Thomas Richardson Colledge (郭雷樞) (11 June 1797 – 28 October 1879) was an English surgeon with the East India Company at Guangzhou (Canton) who served part-time as the first medical missionary in China, and played a role in establishing the Canton Hospital. In 1837 he founded and served as the first president of the Medical Missionary Society of China.

==Life==
Thomas Colledge was born in Kilsby Northamptonshire on 11 June 1797, and received his early medical education under Sir Astley Cooper, before formal training (late in life) at Aberdeen University graduating MD in 1839, aged 43.

He earlier had found a position with the Honourable East India Company and through them practised in Canton and Macau and some other Chinese ports, first under the Hon. East India Company, and then under the crown, and was superintending surgeon of the Hospitals for British Seamen.

During his residence in Canton and Macau he originated the first infirmary for the indigent Chinese, which was called after him, Colledge's Ophthalmic Hospital in 1827. He was also the founder, in 1837, of the Medical Missionary Society in China, and continued to be president of that society to the time of his death. On the abolition of the office of surgeon to the consulate at Canton in May 1841, and his consequent return to England, deep regret was expressed by the whole community, European and native, and a memorial of his services was addressed to her majesty by the Portuguese of the settlement of Macau, which caused Lord Palmerston to settle on him an annuity from the civil list. Before he left Asia, Colledge mentored an American surgeon, Peter Parker, who became the first full-time medical missionary to the Chinese.

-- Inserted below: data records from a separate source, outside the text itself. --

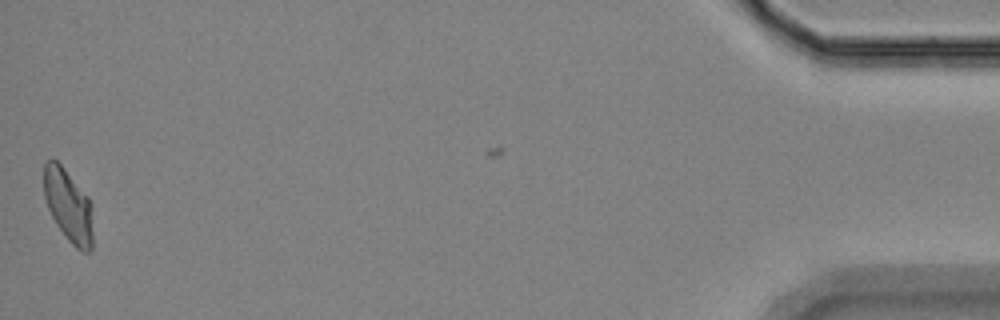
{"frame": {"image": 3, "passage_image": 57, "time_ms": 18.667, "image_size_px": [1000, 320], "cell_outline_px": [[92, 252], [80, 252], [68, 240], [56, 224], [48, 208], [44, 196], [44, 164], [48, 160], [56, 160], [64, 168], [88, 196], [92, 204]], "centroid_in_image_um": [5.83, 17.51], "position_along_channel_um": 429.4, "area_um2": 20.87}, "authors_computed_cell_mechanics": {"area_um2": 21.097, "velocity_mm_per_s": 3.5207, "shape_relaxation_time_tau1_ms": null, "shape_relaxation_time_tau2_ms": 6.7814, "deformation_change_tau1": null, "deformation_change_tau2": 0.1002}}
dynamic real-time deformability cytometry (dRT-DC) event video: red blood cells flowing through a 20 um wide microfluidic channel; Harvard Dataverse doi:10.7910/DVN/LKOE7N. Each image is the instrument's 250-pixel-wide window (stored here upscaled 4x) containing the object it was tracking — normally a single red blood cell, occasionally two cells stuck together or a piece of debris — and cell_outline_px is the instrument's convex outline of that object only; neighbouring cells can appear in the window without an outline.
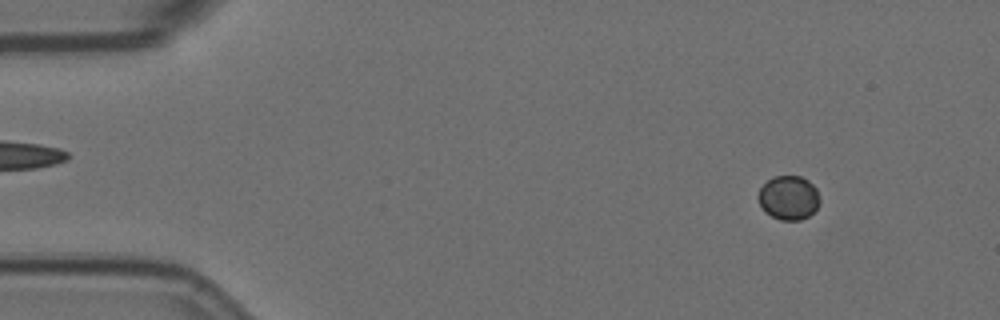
{"species": "Egyptian fruit bat (a non-hibernating species)", "species_latin": "Rousettus aegyptiacus", "temperature_condition": "room temperature", "stored_images_in_passage": 56, "camera_frame_rate_fps": 3000, "um_per_image_px": 0.085, "animal": {"sex": "female"}, "frame": {"image": 1, "passage_image": 6, "time_ms": 1.667, "image_size_px": [1000, 320], "cell_outline_px": [[820, 204], [808, 216], [800, 220], [780, 220], [764, 212], [756, 196], [760, 188], [772, 176], [800, 176], [808, 180], [816, 188], [820, 200]], "centroid_in_image_um": [67.02, 16.8], "position_along_channel_um": 18.0, "area_um2": 15.9}}
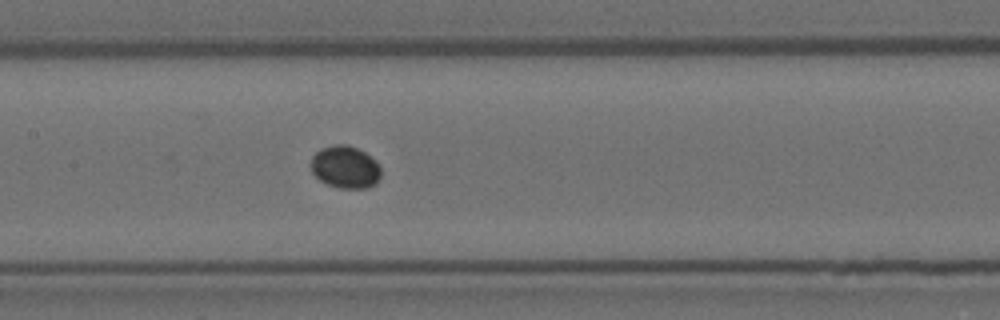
{"frame": {"image": 2, "passage_image": 27, "time_ms": 8.667, "image_size_px": [1000, 320], "cell_outline_px": [[380, 176], [376, 184], [368, 188], [340, 188], [328, 184], [320, 180], [312, 172], [308, 164], [312, 156], [320, 148], [336, 144], [348, 144], [364, 152], [376, 160], [380, 164]], "centroid_in_image_um": [29.33, 14.19], "position_along_channel_um": 178.1, "area_um2": 17.57}}
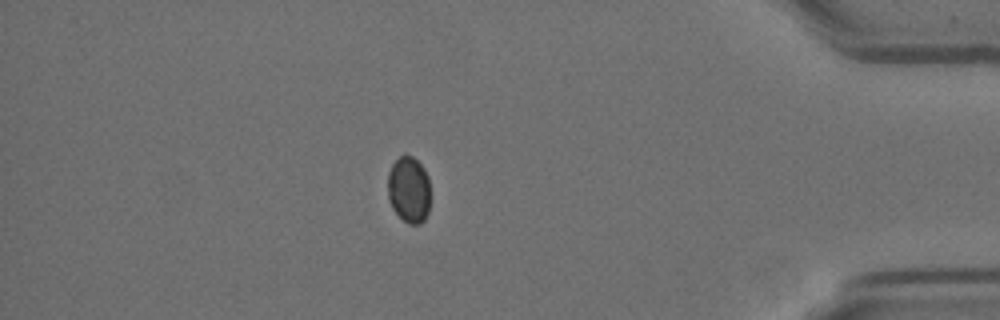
{"frame": {"image": 3, "passage_image": 49, "time_ms": 16.0, "image_size_px": [1000, 320], "cell_outline_px": [[428, 212], [424, 220], [420, 224], [408, 224], [392, 208], [388, 200], [388, 172], [392, 164], [404, 152], [412, 156], [424, 168], [428, 176]], "centroid_in_image_um": [34.73, 16.09], "position_along_channel_um": 400.5, "area_um2": 16.47}}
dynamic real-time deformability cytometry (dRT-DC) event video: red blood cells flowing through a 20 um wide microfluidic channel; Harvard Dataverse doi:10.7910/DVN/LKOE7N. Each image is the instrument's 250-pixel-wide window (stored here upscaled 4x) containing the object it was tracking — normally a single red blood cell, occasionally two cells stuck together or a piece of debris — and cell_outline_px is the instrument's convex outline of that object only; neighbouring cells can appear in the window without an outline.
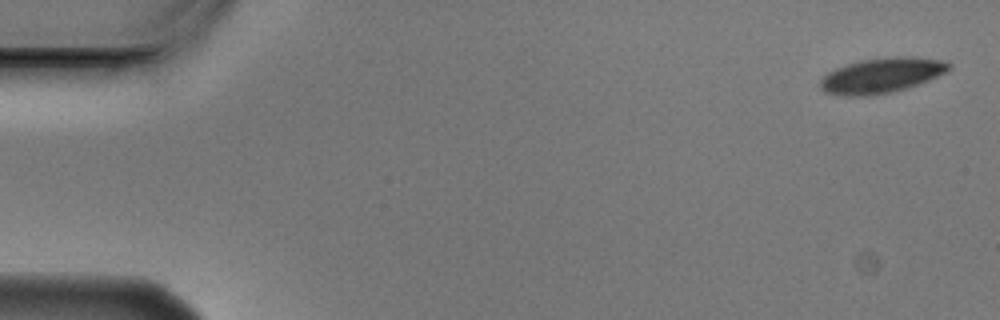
{"species": "Egyptian fruit bat (a non-hibernating species)", "species_latin": "Rousettus aegyptiacus", "temperature_condition": "cold", "stored_images_in_passage": 6, "segment_of_instrument_passage": [1, 2], "camera_frame_rate_fps": 3000, "um_per_image_px": 0.085, "animal": {"sex": "male"}, "frame": {"image": 1, "passage_image": 1, "time_ms": 0.0, "image_size_px": [1000, 320], "cell_outline_px": [[952, 68], [928, 80], [904, 88], [888, 92], [852, 96], [848, 96], [824, 92], [820, 88], [820, 80], [828, 72], [836, 68], [860, 60], [884, 56], [916, 56], [944, 60], [952, 64]], "centroid_in_image_um": [74.95, 6.36], "position_along_channel_um": 10.1, "area_um2": 26.07}}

Colledge took the degree of M.D. at King's College, Aberdeen, in 1839, became a fellow of the Royal College of Physicians of Edinburgh, 1840, a fellow of the Royal Society of Edinburgh 1844, and a fellow of the Royal College of Surgeons, England, 1853.

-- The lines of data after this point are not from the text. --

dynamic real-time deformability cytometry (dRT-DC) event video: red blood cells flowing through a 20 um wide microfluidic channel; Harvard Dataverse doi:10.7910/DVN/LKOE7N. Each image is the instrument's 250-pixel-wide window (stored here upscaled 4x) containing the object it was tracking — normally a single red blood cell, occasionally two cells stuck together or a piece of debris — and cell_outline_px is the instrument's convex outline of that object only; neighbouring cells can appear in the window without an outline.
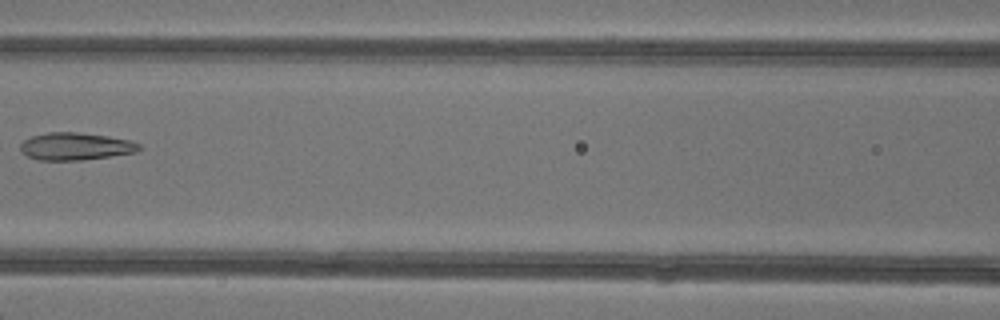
{"species": "common noctule bat (a hibernating species)", "species_latin": "Nyctalus noctula", "temperature_condition": "warm", "stored_images_in_passage": 6, "camera_frame_rate_fps": 3000, "um_per_image_px": 0.085, "animal": {"sex": "female"}, "frame": {"image": 1, "passage_image": 6, "time_ms": 6.0, "image_size_px": [1000, 320], "cell_outline_px": [[140, 148], [136, 152], [80, 160], [40, 160], [28, 156], [20, 152], [20, 144], [24, 140], [32, 136], [48, 132], [76, 132], [108, 136], [128, 140], [140, 144]], "centroid_in_image_um": [6.38, 12.43], "position_along_channel_um": 160.2, "area_um2": 18.79}}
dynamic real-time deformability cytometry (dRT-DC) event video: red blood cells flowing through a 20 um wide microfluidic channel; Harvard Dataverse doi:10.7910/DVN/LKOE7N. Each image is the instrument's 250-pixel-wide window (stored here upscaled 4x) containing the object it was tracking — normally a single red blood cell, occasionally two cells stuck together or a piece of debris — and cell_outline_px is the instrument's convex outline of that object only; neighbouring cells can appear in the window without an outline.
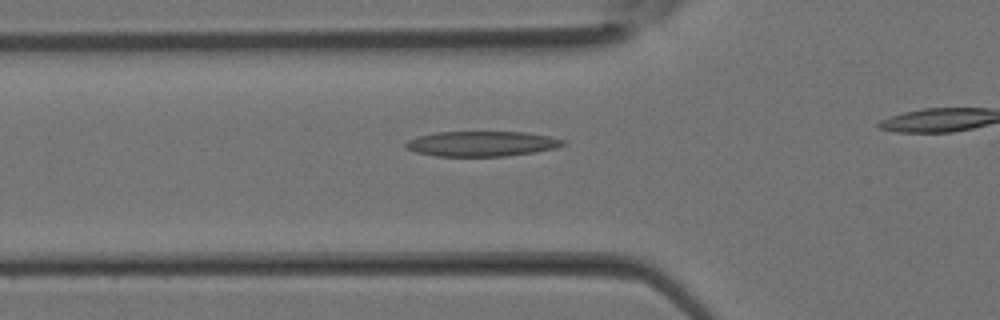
{"species": "Egyptian fruit bat (a non-hibernating species)", "species_latin": "Rousettus aegyptiacus", "temperature_condition": "room temperature", "stored_images_in_passage": 19, "camera_frame_rate_fps": 3000, "um_per_image_px": 0.085, "animal": {"sex": "female"}, "frame": {"image": 1, "passage_image": 3, "time_ms": 0.667, "image_size_px": [1000, 320], "cell_outline_px": [[568, 144], [556, 148], [536, 152], [504, 156], [436, 156], [416, 152], [404, 148], [404, 144], [408, 140], [420, 136], [436, 132], [524, 132], [548, 136], [564, 140]], "centroid_in_image_um": [40.96, 12.22], "position_along_channel_um": 84.8, "area_um2": 23.06}}
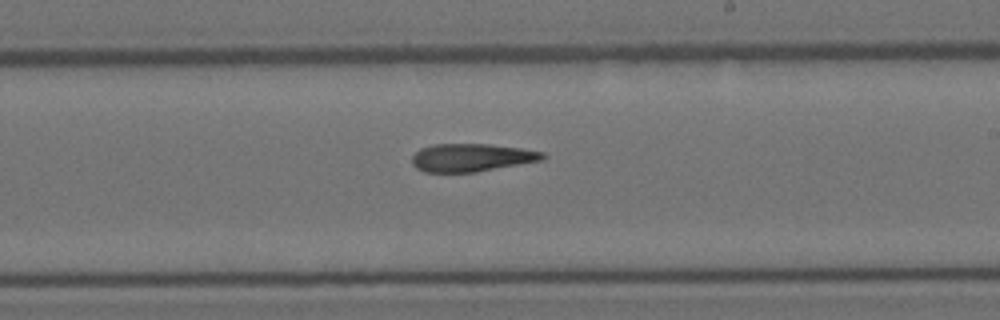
{"frame": {"image": 2, "passage_image": 11, "time_ms": 3.333, "image_size_px": [1000, 320], "cell_outline_px": [[548, 156], [540, 160], [476, 172], [424, 172], [416, 168], [412, 164], [412, 156], [420, 148], [432, 144], [488, 144], [520, 148], [544, 152]], "centroid_in_image_um": [40.04, 13.39], "position_along_channel_um": 249.0, "area_um2": 21.21}}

The last thirty-eight years of his life were spent in Cheltenham, where he won universal esteem by his courtesy and skill. He died at Lauriston House, Cheltenham, 28 Oct. 1879, aged 83. His widow Caroline Matilda (nee Shillaber) died 6 Jan. 1880. His brother-in-law John Shillaber was the first American Consul at Java.

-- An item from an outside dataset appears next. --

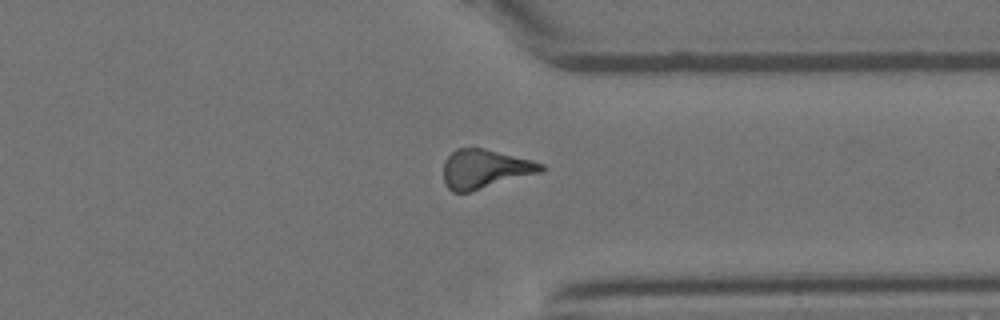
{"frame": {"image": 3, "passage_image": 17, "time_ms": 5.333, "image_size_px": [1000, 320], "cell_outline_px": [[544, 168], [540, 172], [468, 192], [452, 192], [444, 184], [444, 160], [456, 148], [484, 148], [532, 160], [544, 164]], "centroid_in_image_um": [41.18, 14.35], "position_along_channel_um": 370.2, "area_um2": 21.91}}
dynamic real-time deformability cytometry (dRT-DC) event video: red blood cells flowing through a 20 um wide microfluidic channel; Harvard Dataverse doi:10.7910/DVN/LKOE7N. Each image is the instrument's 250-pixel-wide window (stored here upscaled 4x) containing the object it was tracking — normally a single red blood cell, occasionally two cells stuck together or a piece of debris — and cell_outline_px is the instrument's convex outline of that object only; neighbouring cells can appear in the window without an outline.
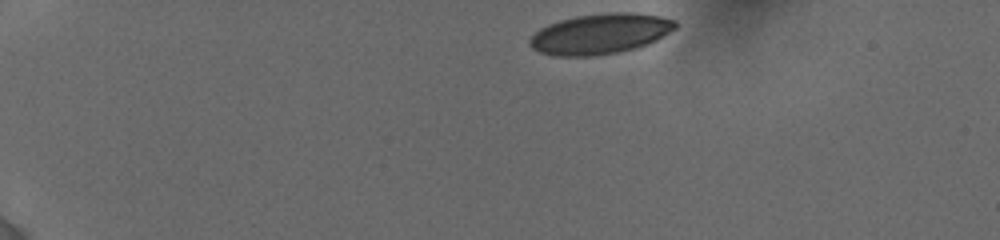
{"species": "human", "species_latin": "Homo sapiens", "temperature_condition": "cold", "stored_images_in_passage": 4, "camera_frame_rate_fps": 3000, "um_per_image_px": 0.085, "donor": {"sex": "female"}, "frame": {"image": 1, "passage_image": 1, "time_ms": 0.0, "image_size_px": [1000, 240], "cell_outline_px": [[676, 28], [656, 40], [648, 44], [636, 48], [596, 56], [552, 56], [540, 52], [532, 48], [528, 44], [528, 40], [540, 28], [548, 24], [560, 20], [576, 16], [608, 12], [632, 12], [660, 16], [676, 20]], "centroid_in_image_um": [51.0, 2.87], "position_along_channel_um": 34.0, "area_um2": 34.39}}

Colledge and his wife had eight children, six sons and two daughters. The eldest son George Welstead married Katherine Mary Dent, daughter of William Dent and niece of Lancelot Dent. George died October 1863 at age 30 leaving four sons and a daughter. The next three sons Lancelot Dent, Thomas Richardson, and William Shillaber died in infancy in Macao. The fifth son John married Jane Mackenzie Inglis and had two sons and one daughter. The sixth and youngest son Robert Inglis was an invalid from birth and died in 1862 at age 13. The eldest daughter Caroline Georgina died at age 17. The youngest daughter France Mary married Cunliffe Martin and had eight children.

==Publications==
1. A Letter on the subject of Medical Missionaries, by T. R. Colledge, senior surgeon to his Majesty's Commission printed at Macau, China, 1836
2. Suggestions for the Formation of a Medical Missionary Society offered to the consideration of all Christian Nations Canton, 1836.